What is required> The word "rounded" occurs in some lines of the data. Return each such line.
----- Excerpted records -----
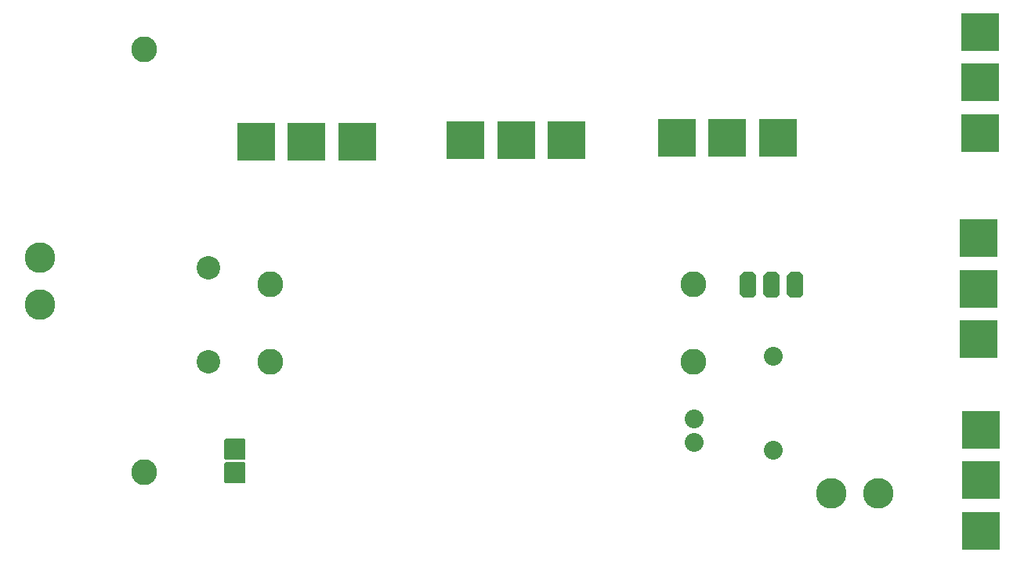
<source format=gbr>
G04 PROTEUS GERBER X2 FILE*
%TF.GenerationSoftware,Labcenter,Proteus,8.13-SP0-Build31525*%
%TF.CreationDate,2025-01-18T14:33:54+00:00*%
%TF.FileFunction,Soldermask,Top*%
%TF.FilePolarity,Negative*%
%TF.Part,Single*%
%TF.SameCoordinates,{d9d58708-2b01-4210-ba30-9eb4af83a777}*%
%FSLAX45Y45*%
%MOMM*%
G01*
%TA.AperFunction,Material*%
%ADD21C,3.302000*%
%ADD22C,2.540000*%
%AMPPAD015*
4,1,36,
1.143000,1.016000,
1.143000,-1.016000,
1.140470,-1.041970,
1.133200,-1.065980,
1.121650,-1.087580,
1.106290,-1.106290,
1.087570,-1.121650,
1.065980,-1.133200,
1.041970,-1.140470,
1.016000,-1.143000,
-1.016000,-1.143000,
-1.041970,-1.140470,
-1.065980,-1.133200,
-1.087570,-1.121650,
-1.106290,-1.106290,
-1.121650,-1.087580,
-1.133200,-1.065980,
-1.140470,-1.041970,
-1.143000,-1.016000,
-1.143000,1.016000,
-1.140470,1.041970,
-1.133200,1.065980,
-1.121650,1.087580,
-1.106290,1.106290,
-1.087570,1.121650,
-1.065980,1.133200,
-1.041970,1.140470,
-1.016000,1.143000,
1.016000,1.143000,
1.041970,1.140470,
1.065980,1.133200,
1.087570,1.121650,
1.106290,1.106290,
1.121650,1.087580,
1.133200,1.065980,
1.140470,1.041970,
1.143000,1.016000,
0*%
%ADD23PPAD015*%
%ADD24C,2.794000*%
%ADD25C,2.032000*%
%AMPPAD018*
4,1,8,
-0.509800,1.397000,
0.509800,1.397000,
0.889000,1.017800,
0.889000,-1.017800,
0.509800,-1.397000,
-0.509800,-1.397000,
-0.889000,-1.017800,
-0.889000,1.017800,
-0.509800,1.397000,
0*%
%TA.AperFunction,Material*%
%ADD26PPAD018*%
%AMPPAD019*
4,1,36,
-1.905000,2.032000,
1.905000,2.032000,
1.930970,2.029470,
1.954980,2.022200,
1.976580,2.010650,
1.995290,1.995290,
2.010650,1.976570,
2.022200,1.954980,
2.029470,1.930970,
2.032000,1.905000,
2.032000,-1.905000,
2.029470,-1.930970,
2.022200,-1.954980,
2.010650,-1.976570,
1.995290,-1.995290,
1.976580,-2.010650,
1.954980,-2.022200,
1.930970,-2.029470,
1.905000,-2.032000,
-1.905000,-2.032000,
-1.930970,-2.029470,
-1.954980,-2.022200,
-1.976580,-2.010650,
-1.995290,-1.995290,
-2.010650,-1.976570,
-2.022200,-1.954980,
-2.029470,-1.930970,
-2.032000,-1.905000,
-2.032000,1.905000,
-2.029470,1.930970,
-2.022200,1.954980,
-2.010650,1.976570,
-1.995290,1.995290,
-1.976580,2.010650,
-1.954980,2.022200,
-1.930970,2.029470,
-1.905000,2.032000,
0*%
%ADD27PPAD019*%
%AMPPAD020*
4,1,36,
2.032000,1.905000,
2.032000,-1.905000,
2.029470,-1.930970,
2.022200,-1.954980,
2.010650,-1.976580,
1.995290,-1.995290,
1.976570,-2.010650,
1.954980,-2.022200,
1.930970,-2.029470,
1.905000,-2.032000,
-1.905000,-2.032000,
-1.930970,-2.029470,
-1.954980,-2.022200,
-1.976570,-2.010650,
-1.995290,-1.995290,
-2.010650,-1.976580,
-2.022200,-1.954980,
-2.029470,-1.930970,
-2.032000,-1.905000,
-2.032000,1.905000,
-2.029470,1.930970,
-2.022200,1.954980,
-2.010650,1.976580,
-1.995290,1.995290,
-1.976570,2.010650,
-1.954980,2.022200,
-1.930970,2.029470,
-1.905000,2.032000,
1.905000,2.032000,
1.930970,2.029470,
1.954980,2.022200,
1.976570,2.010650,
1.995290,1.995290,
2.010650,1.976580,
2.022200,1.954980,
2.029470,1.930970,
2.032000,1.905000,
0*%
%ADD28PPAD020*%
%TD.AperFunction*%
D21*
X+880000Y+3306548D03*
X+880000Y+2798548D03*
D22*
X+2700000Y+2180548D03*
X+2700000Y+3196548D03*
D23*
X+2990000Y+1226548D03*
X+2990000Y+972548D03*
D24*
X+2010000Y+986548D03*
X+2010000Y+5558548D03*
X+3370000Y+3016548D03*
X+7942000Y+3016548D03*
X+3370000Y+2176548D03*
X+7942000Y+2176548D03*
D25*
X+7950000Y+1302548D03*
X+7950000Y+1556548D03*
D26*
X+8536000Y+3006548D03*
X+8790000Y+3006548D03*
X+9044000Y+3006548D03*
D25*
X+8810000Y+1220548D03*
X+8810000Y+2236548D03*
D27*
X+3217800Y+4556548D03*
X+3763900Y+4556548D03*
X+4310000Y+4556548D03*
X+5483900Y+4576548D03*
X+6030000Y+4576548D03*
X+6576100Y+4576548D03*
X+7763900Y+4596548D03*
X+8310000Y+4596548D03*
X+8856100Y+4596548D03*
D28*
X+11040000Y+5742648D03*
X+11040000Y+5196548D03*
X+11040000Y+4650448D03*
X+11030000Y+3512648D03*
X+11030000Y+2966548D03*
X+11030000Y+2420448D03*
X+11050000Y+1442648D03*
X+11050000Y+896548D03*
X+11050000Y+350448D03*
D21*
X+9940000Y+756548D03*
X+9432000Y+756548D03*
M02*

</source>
-----
----- Excerpted records -----
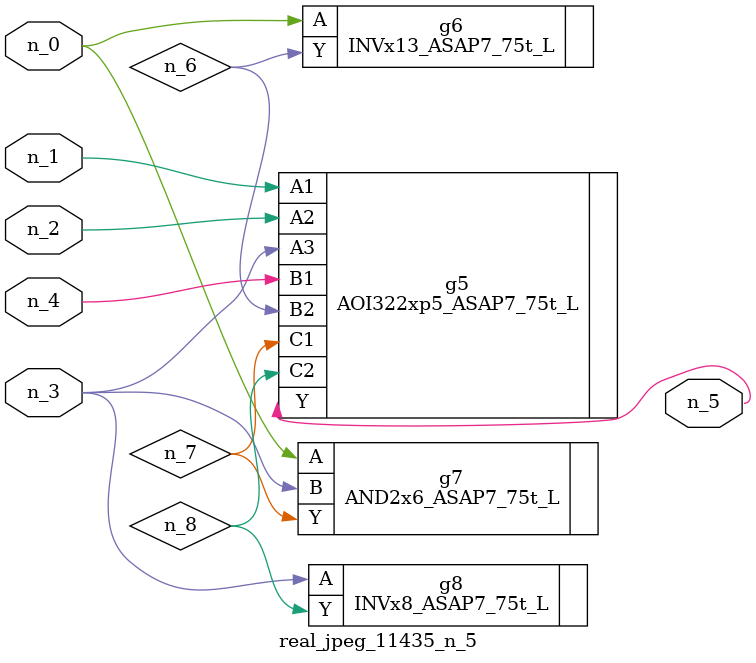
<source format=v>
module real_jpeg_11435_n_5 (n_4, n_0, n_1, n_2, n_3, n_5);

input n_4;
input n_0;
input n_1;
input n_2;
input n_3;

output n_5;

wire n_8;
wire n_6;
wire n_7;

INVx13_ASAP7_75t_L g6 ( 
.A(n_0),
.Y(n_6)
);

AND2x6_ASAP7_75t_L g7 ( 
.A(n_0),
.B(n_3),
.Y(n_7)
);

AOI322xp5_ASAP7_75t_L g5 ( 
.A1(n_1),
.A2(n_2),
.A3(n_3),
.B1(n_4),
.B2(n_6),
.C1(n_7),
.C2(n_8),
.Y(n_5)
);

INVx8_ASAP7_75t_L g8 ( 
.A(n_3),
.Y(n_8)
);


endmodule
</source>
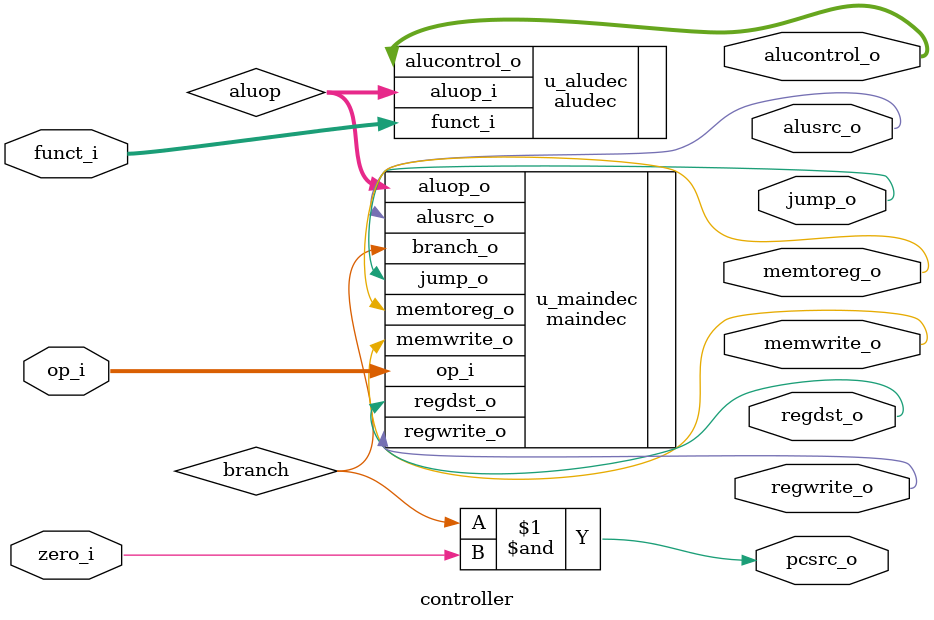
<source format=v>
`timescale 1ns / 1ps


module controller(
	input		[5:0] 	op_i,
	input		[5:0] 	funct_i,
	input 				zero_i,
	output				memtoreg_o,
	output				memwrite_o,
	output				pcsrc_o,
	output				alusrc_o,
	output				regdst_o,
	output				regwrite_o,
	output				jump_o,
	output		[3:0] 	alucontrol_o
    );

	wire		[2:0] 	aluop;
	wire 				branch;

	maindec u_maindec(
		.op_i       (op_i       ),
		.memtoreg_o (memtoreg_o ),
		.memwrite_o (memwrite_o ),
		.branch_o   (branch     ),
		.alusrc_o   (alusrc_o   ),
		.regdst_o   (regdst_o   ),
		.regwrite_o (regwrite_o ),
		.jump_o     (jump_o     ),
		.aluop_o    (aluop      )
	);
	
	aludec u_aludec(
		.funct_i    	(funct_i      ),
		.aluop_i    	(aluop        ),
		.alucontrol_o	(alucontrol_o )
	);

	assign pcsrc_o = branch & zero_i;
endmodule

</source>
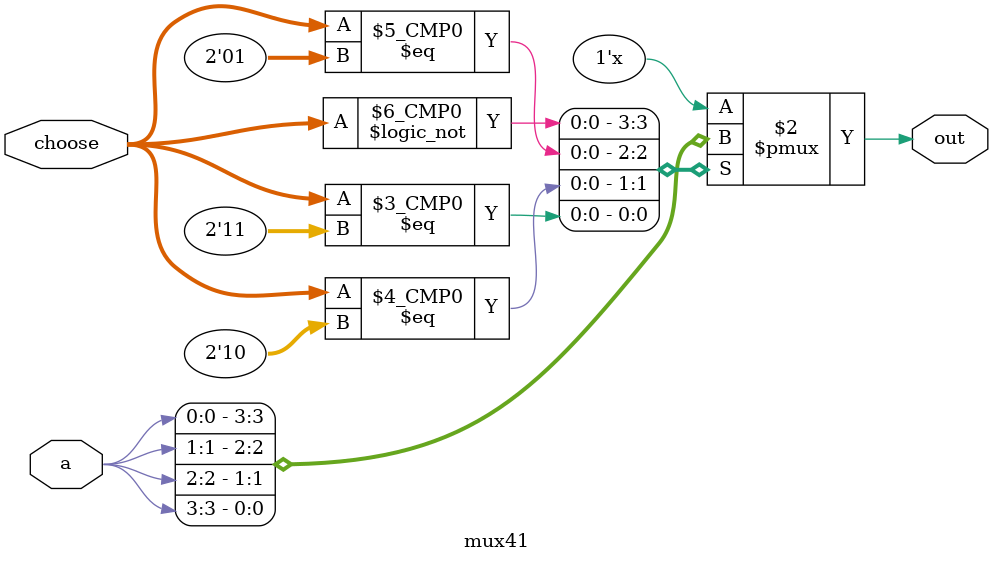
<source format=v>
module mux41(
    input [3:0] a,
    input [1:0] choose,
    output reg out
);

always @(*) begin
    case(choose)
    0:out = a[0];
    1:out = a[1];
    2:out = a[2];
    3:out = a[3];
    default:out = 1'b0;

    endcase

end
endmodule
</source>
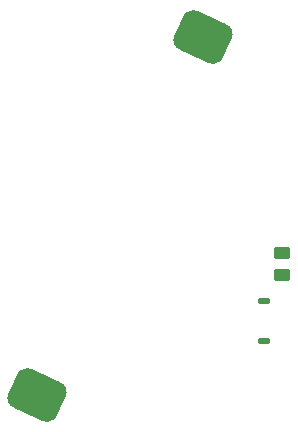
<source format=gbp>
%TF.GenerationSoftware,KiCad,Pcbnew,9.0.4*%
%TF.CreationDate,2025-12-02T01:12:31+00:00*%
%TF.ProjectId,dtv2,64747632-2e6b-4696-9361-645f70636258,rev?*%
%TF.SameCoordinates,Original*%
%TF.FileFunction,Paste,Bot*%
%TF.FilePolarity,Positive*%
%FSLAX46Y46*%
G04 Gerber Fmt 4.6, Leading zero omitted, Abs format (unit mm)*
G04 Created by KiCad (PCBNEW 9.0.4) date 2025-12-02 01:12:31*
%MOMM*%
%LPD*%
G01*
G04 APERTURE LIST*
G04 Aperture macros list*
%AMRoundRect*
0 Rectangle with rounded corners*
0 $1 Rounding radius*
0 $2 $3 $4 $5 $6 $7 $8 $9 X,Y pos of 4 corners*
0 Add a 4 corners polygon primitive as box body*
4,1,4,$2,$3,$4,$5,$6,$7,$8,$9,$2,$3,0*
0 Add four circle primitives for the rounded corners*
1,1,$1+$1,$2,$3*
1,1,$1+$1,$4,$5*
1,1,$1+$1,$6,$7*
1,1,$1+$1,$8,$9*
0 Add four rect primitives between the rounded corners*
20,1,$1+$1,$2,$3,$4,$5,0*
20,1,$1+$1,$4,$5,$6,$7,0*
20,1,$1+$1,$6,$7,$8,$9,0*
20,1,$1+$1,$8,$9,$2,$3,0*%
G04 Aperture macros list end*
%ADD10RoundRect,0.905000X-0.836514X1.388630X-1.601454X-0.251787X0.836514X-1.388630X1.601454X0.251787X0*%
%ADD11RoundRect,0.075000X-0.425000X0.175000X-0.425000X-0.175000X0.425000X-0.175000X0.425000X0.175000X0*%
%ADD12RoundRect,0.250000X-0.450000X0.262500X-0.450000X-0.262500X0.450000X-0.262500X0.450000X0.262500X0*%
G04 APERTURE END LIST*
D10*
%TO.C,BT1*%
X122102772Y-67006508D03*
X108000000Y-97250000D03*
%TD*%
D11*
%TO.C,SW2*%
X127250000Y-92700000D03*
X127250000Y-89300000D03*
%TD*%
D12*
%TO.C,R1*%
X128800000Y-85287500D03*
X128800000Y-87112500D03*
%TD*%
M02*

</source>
-----
Solution for this task>
0 Rectangle with rounded corners*
0 Add four circle primitives for the rounded corners*
0 Add four rect primitives between the rounded corners*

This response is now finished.